Les habitants de l'île de Ré accueillent avec enthousiasme la décision prise par le Conseil communautaire, le 30 avril dernier, de réduire la taxe d’enlèvement des ordures ménagères (TEOM) d’un point, la faisant passer de 12,9 à 11,9 %. Ce changement marque un tournant significatif sous la présidence de Jean-Paul Héraudeau, qui a su créer un consensus autour de cette initiative.
L’an passé, le débat avait été particulièrement vif sur le même sujet, mais cette fois-ci, le choix a été unanime parmi les membres du Conseil. Le budget estimé pour 2026, se chiffrant à 6,5 millions d’euros, résulte ainsi d’une volonté collective de maintenir l'équilibre financier tout en allégeant le fardeau fiscal des contribuables. À l'époque, l’ancien président, Lionel Quillet, avait proposé une légère réduction de 0,7 %, mais cette année, les élus ont opté pour une approche plus audacieuse.
Des ajustements possibles
Néanmoins, cette décision ne va pas sans poser des interrogations sur sa durabilité. Le gouvernement français prévoit une hausse de la taxe générale sur les activités polluantes, ce qui pourrait provoquer une augmentation des coûts liés au traitement des déchets. Jean-Paul Héraudeau a reconnu que des ajustements pourraient être nécessaires à l'avenir. "La nécessité pourrait nous contraindre à redresser la barre si besoin est", a-t-il déclaré.

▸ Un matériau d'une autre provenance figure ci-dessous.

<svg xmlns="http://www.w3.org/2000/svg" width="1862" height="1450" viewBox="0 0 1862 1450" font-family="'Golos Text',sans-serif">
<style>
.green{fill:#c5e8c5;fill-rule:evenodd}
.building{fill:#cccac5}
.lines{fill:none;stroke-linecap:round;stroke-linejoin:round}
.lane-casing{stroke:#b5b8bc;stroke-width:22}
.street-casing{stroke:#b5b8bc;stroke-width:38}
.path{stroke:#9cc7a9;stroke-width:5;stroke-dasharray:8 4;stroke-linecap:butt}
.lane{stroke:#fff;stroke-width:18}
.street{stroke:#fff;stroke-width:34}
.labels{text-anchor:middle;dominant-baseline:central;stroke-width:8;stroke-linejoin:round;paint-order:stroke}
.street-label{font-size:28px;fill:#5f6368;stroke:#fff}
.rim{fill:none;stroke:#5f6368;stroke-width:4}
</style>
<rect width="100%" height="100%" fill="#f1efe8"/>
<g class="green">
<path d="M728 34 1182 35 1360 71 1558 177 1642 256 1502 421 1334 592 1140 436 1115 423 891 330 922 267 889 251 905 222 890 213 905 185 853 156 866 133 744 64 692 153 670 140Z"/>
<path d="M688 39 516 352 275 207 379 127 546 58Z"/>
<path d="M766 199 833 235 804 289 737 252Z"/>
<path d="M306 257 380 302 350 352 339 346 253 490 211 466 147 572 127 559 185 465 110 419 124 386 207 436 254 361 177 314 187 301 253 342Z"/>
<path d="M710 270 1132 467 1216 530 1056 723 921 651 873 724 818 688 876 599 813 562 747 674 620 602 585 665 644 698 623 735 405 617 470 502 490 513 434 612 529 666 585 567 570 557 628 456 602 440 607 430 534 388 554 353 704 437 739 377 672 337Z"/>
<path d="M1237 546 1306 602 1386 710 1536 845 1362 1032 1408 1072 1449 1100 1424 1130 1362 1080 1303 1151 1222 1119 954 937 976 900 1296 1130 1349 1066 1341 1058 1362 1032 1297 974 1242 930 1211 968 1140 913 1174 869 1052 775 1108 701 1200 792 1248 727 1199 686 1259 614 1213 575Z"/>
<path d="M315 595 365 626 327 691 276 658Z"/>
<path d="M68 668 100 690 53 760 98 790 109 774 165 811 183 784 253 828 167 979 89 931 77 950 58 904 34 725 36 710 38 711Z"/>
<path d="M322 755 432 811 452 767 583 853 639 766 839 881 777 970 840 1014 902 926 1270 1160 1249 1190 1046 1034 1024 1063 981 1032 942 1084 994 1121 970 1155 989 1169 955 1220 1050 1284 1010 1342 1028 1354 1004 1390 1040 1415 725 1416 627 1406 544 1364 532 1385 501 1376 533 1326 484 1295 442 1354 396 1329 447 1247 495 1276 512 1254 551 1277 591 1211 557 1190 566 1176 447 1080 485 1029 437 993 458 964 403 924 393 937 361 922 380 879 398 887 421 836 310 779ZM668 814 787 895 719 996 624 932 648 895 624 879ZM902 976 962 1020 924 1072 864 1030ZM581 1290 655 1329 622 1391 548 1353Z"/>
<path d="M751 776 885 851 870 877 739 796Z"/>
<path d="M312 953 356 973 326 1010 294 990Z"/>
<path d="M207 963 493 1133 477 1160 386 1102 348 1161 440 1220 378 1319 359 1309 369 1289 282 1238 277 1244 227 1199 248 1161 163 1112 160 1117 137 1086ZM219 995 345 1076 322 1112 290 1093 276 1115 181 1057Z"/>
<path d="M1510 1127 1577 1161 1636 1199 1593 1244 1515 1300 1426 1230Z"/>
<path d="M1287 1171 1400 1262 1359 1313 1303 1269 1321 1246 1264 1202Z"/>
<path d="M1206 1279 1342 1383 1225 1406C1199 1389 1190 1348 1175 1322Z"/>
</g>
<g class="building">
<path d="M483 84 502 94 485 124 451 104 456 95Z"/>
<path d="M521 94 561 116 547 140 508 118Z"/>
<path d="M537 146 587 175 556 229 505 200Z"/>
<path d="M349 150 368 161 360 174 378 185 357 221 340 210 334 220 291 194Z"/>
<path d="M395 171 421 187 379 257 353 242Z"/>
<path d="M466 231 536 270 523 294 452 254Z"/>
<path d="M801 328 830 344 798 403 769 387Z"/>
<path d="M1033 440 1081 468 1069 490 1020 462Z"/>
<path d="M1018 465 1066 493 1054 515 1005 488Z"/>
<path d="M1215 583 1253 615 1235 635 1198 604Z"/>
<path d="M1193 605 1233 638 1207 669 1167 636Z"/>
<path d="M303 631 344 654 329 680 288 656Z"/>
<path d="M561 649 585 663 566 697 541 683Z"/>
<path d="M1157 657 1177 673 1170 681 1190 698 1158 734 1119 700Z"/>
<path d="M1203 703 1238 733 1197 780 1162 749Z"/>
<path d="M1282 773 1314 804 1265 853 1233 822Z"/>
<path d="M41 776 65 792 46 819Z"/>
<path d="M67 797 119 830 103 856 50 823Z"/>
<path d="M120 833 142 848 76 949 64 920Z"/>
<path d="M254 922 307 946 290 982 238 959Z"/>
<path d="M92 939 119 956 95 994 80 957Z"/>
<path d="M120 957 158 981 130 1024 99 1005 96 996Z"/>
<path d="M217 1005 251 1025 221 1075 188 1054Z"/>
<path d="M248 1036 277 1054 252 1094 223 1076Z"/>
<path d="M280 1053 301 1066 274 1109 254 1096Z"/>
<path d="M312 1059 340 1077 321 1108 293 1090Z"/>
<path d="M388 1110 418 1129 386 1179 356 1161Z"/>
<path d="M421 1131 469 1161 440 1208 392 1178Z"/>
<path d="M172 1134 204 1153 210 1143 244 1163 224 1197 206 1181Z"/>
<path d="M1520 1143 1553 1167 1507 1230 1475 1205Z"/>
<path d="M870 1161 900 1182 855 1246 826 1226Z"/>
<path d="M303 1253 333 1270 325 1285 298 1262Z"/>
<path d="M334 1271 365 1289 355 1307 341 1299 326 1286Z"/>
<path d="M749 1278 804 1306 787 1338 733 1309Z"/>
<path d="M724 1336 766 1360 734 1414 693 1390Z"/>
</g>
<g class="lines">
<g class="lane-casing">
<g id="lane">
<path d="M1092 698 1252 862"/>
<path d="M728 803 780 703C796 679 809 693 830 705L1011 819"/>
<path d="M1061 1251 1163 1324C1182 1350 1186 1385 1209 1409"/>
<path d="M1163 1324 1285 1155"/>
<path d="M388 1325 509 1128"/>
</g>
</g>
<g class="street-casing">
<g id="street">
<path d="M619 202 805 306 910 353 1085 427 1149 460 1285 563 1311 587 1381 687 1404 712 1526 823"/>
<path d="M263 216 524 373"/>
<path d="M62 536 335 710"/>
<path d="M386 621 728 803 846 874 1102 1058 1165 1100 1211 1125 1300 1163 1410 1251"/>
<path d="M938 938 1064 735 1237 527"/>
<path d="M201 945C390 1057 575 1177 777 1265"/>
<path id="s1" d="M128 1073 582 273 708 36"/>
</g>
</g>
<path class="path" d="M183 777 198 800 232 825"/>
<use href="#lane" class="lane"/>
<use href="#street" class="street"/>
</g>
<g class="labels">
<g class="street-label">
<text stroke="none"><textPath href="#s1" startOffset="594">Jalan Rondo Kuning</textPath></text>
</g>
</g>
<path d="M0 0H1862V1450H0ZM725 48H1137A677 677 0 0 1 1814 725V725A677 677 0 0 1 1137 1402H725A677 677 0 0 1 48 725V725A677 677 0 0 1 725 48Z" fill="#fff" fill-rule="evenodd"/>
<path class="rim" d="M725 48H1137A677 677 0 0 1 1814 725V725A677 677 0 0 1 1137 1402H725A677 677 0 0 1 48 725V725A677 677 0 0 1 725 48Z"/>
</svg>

“En cette année de transition, nous avons choisi de voter un budget de continuité afin de ne pas perturber les services,” a ajouté Héraudeau, soulignant son engagement envers la stabilité financière de l’île.
Pour ce qui est des autres taxes locales, les taux resteront identiques en 2026 : 11,06 % pour la taxe d’habitation sur les résidences secondaires, 5,95 % pour la taxe foncière sur les propriétés bâties, 17,44 % pour les non bâties, et 24,96 % pour les entreprises. Ces prélèvements devraient permettre de générer environ 11,2 millions d'euros de revenus pour la communauté.
Concernant l’investissement, le budget est maintenu à 13,8 millions d'euros, tout comme celui de fonctionnement, fixé à 32,4 millions d'euros.

Le président-maire de La Flotte a insisté sur l'importance de maintenir la stabilité des services en cette période de transition. Les priorités pour l'avenir seront un sujet de débat, incluant les administrés dans la réflexion pour les ajustements nécessaires. Le groupe minoritaire, sous la direction de Lionel Quillet, a exprimé une abstention constructive, demandant toutefois plus de clarté sur les priorités de cette mandature.
Subventions aux associations
Le climat de coopération entre les deux groupes sera-t-il durable? Jean-Paul Héraudeau a maintenu un discours d'ouverture, tandis que Lionel Quillet reste prudent. Cependant, toute décision mal expliquée pourrait raviver les tensions. La seule délibération qui a suscité une opposition était celle concernant le choix des subventions aux associations, critiquée pour son manque de transparence.
En somme, les défis ne manquent paspour la nouvelle assemblée, mais les élus sont déterminés à ouvrir le dialogue et à anticiper les décisions à venir, tout en tenant compte des attentes des citoyens.